- Dataset entries:

BEGIN

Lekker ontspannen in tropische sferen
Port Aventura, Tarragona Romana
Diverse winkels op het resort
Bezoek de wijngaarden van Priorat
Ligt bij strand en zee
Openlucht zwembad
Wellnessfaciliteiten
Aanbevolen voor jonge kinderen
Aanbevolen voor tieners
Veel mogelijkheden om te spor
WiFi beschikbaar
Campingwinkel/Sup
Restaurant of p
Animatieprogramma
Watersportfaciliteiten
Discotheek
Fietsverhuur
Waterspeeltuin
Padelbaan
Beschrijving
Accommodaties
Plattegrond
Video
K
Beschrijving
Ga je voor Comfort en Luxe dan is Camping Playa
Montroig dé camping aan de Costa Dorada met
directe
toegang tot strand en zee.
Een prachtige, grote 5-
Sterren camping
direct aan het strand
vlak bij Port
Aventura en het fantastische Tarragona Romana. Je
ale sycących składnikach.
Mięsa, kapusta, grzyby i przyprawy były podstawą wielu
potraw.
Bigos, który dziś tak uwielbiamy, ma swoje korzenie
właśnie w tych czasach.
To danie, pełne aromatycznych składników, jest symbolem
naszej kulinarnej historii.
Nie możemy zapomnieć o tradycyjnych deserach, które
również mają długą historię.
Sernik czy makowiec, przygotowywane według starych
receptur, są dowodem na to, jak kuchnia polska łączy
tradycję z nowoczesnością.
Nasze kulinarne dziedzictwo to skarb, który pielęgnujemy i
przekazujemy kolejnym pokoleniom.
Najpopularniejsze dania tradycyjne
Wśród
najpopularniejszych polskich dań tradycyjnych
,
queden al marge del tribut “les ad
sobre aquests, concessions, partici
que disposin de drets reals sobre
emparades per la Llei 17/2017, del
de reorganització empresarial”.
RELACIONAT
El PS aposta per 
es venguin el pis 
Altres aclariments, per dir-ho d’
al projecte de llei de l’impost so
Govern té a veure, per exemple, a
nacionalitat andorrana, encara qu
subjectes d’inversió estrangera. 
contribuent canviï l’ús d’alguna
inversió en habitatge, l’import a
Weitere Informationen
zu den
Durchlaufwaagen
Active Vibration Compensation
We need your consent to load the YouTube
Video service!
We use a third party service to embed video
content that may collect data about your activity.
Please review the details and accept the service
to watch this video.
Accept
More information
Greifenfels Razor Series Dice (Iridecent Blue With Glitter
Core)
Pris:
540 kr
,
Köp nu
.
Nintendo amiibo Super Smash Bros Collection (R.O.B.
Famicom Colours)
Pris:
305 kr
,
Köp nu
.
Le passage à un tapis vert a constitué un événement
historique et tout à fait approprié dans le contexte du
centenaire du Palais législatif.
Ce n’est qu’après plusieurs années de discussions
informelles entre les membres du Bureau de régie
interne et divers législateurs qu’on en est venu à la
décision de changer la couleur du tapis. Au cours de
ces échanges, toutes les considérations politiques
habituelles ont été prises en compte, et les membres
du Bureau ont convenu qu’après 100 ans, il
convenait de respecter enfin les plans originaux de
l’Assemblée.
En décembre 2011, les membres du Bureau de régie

END
BEGIN

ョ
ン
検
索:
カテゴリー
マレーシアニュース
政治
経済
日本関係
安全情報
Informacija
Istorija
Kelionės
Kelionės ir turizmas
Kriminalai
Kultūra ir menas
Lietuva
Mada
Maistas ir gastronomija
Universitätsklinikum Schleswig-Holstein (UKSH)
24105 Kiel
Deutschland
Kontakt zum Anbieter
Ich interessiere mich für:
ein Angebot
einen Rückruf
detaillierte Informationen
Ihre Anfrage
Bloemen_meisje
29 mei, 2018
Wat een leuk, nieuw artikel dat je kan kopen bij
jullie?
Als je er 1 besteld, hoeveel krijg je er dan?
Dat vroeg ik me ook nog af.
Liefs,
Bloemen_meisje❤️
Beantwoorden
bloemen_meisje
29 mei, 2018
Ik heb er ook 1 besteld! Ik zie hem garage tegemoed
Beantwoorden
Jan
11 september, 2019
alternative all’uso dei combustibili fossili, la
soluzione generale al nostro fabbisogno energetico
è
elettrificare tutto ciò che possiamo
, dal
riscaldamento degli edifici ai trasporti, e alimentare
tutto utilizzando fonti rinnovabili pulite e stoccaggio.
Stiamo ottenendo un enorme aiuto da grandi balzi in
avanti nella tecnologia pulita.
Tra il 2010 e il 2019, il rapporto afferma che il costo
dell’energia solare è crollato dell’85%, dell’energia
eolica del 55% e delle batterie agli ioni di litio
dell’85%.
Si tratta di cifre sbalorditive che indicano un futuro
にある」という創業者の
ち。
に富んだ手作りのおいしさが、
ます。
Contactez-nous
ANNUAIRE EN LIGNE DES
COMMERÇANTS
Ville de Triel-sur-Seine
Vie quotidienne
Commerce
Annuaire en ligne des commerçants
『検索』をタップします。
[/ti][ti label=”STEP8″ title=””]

END

Retype only the lines above between the line with "Sterren camping" and the line with "przekazujemy kolejnym pokoleniom.", counting those two lines as well, and keep every character as it is.

- Your response:
Sterren camping
direct aan het strand
vlak bij Port
Aventura en het fantastische Tarragona Romana. Je
ale sycących składnikach.
Mięsa, kapusta, grzyby i przyprawy były podstawą wielu
potraw.
Bigos, który dziś tak uwielbiamy, ma swoje korzenie
właśnie w tych czasach.
To danie, pełne aromatycznych składników, jest symbolem
naszej kulinarnej historii.
Nie możemy zapomnieć o tradycyjnych deserach, które
również mają długą historię.
Sernik czy makowiec, przygotowywane według starych
receptur, są dowodem na to, jak kuchnia polska łączy
tradycję z nowoczesnością.
Nasze kulinarne dziedzictwo to skarb, który pielęgnujemy i
przekazujemy kolejnym pokoleniom.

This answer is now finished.